§ PROBLEM TO WORK ON: Transcribe the listing below in full, keeping every line exactly as it is.

§ DATA FOR THIS EXERCISE:
-- -- --

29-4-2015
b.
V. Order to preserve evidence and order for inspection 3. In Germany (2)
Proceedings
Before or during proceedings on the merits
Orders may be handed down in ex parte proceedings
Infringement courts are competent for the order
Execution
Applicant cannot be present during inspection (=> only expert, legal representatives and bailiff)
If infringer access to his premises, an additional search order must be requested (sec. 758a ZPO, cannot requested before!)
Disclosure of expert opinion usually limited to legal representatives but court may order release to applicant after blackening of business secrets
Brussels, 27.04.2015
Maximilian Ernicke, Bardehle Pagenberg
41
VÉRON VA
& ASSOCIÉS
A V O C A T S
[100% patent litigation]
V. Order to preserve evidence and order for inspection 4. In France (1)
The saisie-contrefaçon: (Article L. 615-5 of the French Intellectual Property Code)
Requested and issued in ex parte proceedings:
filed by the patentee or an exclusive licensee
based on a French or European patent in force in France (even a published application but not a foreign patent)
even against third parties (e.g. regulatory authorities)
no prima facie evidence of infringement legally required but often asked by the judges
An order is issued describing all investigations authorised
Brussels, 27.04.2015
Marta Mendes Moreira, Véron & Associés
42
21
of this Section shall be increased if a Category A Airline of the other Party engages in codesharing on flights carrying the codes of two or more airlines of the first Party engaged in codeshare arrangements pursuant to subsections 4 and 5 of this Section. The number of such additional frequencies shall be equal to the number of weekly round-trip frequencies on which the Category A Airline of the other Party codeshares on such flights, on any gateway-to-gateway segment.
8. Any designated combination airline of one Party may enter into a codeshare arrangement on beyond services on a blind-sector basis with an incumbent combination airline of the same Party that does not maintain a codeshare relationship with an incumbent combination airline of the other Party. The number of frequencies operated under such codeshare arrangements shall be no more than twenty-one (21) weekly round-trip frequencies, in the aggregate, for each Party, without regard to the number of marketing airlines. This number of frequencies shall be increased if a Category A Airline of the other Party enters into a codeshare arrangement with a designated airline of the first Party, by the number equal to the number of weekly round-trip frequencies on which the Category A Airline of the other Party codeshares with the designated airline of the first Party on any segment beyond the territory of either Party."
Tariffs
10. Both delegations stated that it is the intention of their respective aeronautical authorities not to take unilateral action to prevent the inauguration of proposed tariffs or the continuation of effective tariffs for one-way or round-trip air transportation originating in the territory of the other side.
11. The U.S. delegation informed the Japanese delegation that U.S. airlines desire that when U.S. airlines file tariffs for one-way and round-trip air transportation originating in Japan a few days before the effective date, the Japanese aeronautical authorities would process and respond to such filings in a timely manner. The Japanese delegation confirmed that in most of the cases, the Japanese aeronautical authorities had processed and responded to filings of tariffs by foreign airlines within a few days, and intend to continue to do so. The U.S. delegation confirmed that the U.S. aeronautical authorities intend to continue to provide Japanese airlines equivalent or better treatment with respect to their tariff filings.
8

-- -- --

§ FINISHED EXERCISE:
29-4-2015
b.
V. Order to preserve evidence and order for inspection 3. In Germany (2)
Proceedings
Before or during proceedings on the merits
Orders may be handed down in ex parte proceedings
Infringement courts are competent for the order
Execution
Applicant cannot be present during inspection (=> only expert, legal representatives and bailiff)
If infringer access to his premises, an additional search order must be requested (sec. 758a ZPO, cannot requested before!)
Disclosure of expert opinion usually limited to legal representatives but court may order release to applicant after blackening of business secrets
Brussels, 27.04.2015
Maximilian Ernicke, Bardehle Pagenberg
41
VÉRON VA
& ASSOCIÉS
A V O C A T S
[100% patent litigation]
V. Order to preserve evidence and order for inspection 4. In France (1)
The saisie-contrefaçon: (Article L. 615-5 of the French Intellectual Property Code)
Requested and issued in ex parte proceedings:
filed by the patentee or an exclusive licensee
based on a French or European patent in force in France (even a published application but not a foreign patent)
even against third parties (e.g. regulatory authorities)
no prima facie evidence of infringement legally required but often asked by the judges
An order is issued describing all investigations authorised
Brussels, 27.04.2015
Marta Mendes Moreira, Véron & Associés
42
21
of this Section shall be increased if a Category A Airline of the other Party engages in codesharing on flights carrying the codes of two or more airlines of the first Party engaged in codeshare arrangements pursuant to subsections 4 and 5 of this Section. The number of such additional frequencies shall be equal to the number of weekly round-trip frequencies on which the Category A Airline of the other Party codeshares on such flights, on any gateway-to-gateway segment.
8. Any designated combination airline of one Party may enter into a codeshare arrangement on beyond services on a blind-sector basis with an incumbent combination airline of the same Party that does not maintain a codeshare relationship with an incumbent combination airline of the other Party. The number of frequencies operated under such codeshare arrangements shall be no more than twenty-one (21) weekly round-trip frequencies, in the aggregate, for each Party, without regard to the number of marketing airlines. This number of frequencies shall be increased if a Category A Airline of the other Party enters into a codeshare arrangement with a designated airline of the first Party, by the number equal to the number of weekly round-trip frequencies on which the Category A Airline of the other Party codeshares with the designated airline of the first Party on any segment beyond the territory of either Party."
Tariffs
10. Both delegations stated that it is the intention of their respective aeronautical authorities not to take unilateral action to prevent the inauguration of proposed tariffs or the continuation of effective tariffs for one-way or round-trip air transportation originating in the territory of the other side.
11. The U.S. delegation informed the Japanese delegation that U.S. airlines desire that when U.S. airlines file tariffs for one-way and round-trip air transportation originating in Japan a few days before the effective date, the Japanese aeronautical authorities would process and respond to such filings in a timely manner. The Japanese delegation confirmed that in most of the cases, the Japanese aeronautical authorities had processed and responded to filings of tariffs by foreign airlines within a few days, and intend to continue to do so. The U.S. delegation confirmed that the U.S. aeronautical authorities intend to continue to provide Japanese airlines equivalent or better treatment with respect to their tariff filings.
8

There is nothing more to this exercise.